Geiser: Problematisch finde ich den Fall, wenn man zuerst bei der Verfassung eines Gutachtens auf eine Frage stösst, dort - nicht publiziert - eine Meinung vertritt und nachher diese Meinung in einem wissenschaftlichen Aufsatz publiziert, ohne auf den Zusammenhang mit dem Gutachtensauftrag hinzuweisen. Nach aussen ist dann nicht erkennbar, weshalb man zu dieser Meinung gekommen ist. Und es kann eine Hemmschwelle entstehen, die Meinung zu ändern.

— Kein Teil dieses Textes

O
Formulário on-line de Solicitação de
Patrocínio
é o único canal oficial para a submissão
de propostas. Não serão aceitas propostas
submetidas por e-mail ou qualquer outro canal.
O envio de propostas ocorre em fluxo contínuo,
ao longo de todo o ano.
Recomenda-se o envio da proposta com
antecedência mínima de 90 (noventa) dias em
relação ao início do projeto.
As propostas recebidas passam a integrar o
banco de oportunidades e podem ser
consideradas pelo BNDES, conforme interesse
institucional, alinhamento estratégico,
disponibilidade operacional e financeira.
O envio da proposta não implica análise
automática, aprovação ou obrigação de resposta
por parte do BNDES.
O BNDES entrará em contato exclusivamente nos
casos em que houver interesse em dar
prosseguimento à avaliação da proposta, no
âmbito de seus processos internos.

Forstmoser: Ich denke, es gehört heute zum guten Stil, dass man sagt, wie man zu einer Meinung gekommen ist.
Geiser: Das wäre guter Stil, er ist aber nicht sehr verbreitet. Es gibt viele Anwälte, Professoren, aber auch Richter und Gerichtsschreiber, die publizieren, ohne bekannt zu geben, dass sie in den Fall involviert waren.
plädoyer: Herr Forstmoser, Sie haben öfters in den Medien Ihre Skepsis gegenüber der Stärkung von Aktionärsrechten geäussert. Kommen Sie da nicht in Konflikt mit Verwaltungsratsmandaten?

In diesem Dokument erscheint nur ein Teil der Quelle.